La rencontre avec l'homme en blanc à Aden est pure imagination mais pas impossible.  
L’évocation de la fête médiévale, du mariage de Clémence et Pierre est faite à partir de photographies. 
Le dernier paragraphe est une suite d’extraits de lettres de Julien Viaud à Pierre Scoarnec en dépôt à la médiathèque de Rochefort.

A propos de bernard dudoignon

Ne pas laisser filer le temps, ne pas tout perdre, qu'il reste quelque chose. Vanité inouïe.

3 commentaires à propos de “autobiographie #15 | spirite”

  1. A lire ce texte, j’imagine un roman épistolaire. Et je me sens aussi tirée du côté de Conrad souvent quand je lis ce type de projet, un vieux réflexe, de vieilles amours. Curieuse de savoir ce que cela peut/va donner. L’idée est intéressante. Je pense que tu (vous, je ne sais plus?) aimerais peut-être ce court livre d’histoire, Sylvain Venayre, La gloire de l’aventure. Une inspiration peut-être pour poursuivre.
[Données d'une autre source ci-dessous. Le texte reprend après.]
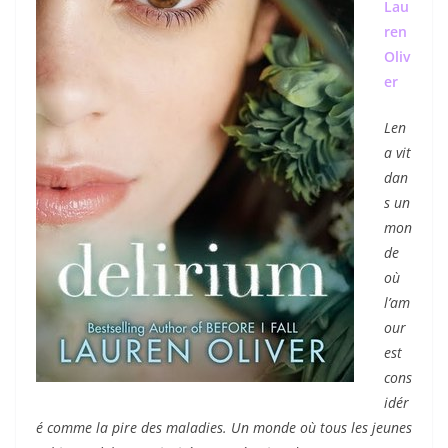
Lau
ren
Oliv
er
Len
a vit
dan
s un
mon
de
où
l’am
our
est
cons
idér
é comme la pire des maladies. Un monde où tous les jeunes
    • Épistolaire, ce le sera en partie. Je ne sais pas encore comment m’y prendre. Pour l’instant, j’essaie de littératuriser (ouh la !) mon personnage et de le mouvoir dans son histoire un peu, j’imagine, comme un dessinateur de BD voit ce que donnerait son personnage vu de gauche, de droite, du dessus.
      Je vais regarder Sylvain Venayre. Isabelle Eberhardt, Rimbaud, Conrad, bonne compagnie ! Merci Marion.